►

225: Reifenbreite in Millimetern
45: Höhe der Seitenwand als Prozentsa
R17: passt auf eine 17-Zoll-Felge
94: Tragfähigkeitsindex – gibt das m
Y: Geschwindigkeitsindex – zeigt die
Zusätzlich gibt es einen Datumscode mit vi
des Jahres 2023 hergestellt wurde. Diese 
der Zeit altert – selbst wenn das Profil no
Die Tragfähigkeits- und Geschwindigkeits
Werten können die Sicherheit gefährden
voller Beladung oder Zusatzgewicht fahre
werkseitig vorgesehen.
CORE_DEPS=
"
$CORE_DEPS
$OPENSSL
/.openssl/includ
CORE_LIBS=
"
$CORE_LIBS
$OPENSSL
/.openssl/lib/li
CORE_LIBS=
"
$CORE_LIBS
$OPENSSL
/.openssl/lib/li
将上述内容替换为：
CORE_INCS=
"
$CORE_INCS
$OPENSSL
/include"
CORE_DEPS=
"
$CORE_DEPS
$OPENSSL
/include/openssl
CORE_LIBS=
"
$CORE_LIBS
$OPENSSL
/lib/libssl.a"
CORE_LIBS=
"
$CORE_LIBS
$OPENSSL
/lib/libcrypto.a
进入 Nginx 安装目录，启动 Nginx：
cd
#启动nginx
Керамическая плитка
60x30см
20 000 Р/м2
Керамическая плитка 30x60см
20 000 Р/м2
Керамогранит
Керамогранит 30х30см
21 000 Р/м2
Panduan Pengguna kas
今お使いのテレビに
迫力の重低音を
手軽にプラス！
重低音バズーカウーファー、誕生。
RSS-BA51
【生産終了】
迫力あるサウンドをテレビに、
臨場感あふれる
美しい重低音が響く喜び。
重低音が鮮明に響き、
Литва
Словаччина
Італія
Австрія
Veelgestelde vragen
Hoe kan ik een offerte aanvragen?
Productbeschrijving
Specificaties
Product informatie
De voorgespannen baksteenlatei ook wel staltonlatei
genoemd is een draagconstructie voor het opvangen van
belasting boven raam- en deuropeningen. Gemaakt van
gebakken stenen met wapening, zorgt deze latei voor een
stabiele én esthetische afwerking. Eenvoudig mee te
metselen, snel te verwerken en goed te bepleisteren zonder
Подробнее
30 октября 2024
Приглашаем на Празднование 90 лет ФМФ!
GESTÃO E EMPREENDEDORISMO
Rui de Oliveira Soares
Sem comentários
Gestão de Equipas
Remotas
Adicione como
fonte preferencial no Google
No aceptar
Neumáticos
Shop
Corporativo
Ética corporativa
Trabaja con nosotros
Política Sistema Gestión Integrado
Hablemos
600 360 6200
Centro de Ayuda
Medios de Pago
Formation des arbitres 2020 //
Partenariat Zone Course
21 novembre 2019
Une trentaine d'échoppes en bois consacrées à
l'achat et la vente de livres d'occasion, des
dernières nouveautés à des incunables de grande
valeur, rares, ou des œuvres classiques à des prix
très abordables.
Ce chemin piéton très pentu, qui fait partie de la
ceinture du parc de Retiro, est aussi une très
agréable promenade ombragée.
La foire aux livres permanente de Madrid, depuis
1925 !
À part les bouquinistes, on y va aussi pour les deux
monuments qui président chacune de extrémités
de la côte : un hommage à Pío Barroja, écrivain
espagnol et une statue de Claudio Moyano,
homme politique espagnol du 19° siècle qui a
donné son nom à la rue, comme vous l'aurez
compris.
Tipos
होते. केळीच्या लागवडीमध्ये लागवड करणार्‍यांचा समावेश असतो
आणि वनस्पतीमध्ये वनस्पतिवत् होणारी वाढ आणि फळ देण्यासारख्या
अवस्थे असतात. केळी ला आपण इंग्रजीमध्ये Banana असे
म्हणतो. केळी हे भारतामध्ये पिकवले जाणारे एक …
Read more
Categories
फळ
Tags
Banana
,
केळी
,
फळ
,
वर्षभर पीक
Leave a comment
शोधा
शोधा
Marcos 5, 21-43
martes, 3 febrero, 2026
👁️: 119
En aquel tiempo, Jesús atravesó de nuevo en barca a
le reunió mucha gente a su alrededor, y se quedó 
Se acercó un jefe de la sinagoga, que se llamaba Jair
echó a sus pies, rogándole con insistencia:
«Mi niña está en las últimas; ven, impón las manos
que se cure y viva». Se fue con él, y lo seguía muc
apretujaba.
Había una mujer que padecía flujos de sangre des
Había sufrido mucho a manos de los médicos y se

◄

**What this task involves**.
Can you reproduce the text of all the items above, line for line, without changing a single character?

**Task output**.
225: Reifenbreite in Millimetern
45: Höhe der Seitenwand als Prozentsa
R17: passt auf eine 17-Zoll-Felge
94: Tragfähigkeitsindex – gibt das m
Y: Geschwindigkeitsindex – zeigt die
Zusätzlich gibt es einen Datumscode mit vi
des Jahres 2023 hergestellt wurde. Diese 
der Zeit altert – selbst wenn das Profil no
Die Tragfähigkeits- und Geschwindigkeits
Werten können die Sicherheit gefährden
voller Beladung oder Zusatzgewicht fahre
werkseitig vorgesehen.
CORE_DEPS=
"
$CORE_DEPS
$OPENSSL
/.openssl/includ
CORE_LIBS=
"
$CORE_LIBS
$OPENSSL
/.openssl/lib/li
CORE_LIBS=
"
$CORE_LIBS
$OPENSSL
/.openssl/lib/li
将上述内容替换为：
CORE_INCS=
"
$CORE_INCS
$OPENSSL
/include"
CORE_DEPS=
"
$CORE_DEPS
$OPENSSL
/include/openssl
CORE_LIBS=
"
$CORE_LIBS
$OPENSSL
/lib/libssl.a"
CORE_LIBS=
"
$CORE_LIBS
$OPENSSL
/lib/libcrypto.a
进入 Nginx 安装目录，启动 Nginx：
cd
#启动nginx
Керамическая плитка
60x30см
20 000 Р/м2
Керамическая плитка 30x60см
20 000 Р/м2
Керамогранит
Керамогранит 30х30см
21 000 Р/м2
Panduan Pengguna kas
今お使いのテレビに
迫力の重低音を
手軽にプラス！
重低音バズーカウーファー、誕生。
RSS-BA51
【生産終了】
迫力あるサウンドをテレビに、
臨場感あふれる
美しい重低音が響く喜び。
重低音が鮮明に響き、
Литва
Словаччина
Італія
Австрія
Veelgestelde vragen
Hoe kan ik een offerte aanvragen?
Productbeschrijving
Specificaties
Product informatie
De voorgespannen baksteenlatei ook wel staltonlatei
genoemd is een draagconstructie voor het opvangen van
belasting boven raam- en deuropeningen. Gemaakt van
gebakken stenen met wapening, zorgt deze latei voor een
stabiele én esthetische afwerking. Eenvoudig mee te
metselen, snel te verwerken en goed te bepleisteren zonder
Подробнее
30 октября 2024
Приглашаем на Празднование 90 лет ФМФ!
GESTÃO E EMPREENDEDORISMO
Rui de Oliveira Soares
Sem comentários
Gestão de Equipas
Remotas
Adicione como
fonte preferencial no Google
No aceptar
Neumáticos
Shop
Corporativo
Ética corporativa
Trabaja con nosotros
Política Sistema Gestión Integrado
Hablemos
600 360 6200
Centro de Ayuda
Medios de Pago
Formation des arbitres 2020 //
Partenariat Zone Course
21 novembre 2019
Une trentaine d'échoppes en bois consacrées à
l'achat et la vente de livres d'occasion, des
dernières nouveautés à des incunables de grande
valeur, rares, ou des œuvres classiques à des prix
très abordables.
Ce chemin piéton très pentu, qui fait partie de la
ceinture du parc de Retiro, est aussi une très
agréable promenade ombragée.
La foire aux livres permanente de Madrid, depuis
1925 !
À part les bouquinistes, on y va aussi pour les deux
monuments qui président chacune de extrémités
de la côte : un hommage à Pío Barroja, écrivain
espagnol et une statue de Claudio Moyano,
homme politique espagnol du 19° siècle qui a
donné son nom à la rue, comme vous l'aurez
compris.
Tipos
होते. केळीच्या लागवडीमध्ये लागवड करणार्‍यांचा समावेश असतो
आणि वनस्पतीमध्ये वनस्पतिवत् होणारी वाढ आणि फळ देण्यासारख्या
अवस्थे असतात. केळी ला आपण इंग्रजीमध्ये Banana असे
म्हणतो. केळी हे भारतामध्ये पिकवले जाणारे एक …
Read more
Categories
फळ
Tags
Banana
,
केळी
,
फळ
,
वर्षभर पीक
Leave a comment
शोधा
शोधा
Marcos 5, 21-43
martes, 3 febrero, 2026
👁️: 119
En aquel tiempo, Jesús atravesó de nuevo en barca a
le reunió mucha gente a su alrededor, y se quedó 
Se acercó un jefe de la sinagoga, que se llamaba Jair
echó a sus pies, rogándole con insistencia:
«Mi niña está en las últimas; ven, impón las manos
que se cure y viva». Se fue con él, y lo seguía muc
apretujaba.
Había una mujer que padecía flujos de sangre des
Había sufrido mucho a manos de los médicos y se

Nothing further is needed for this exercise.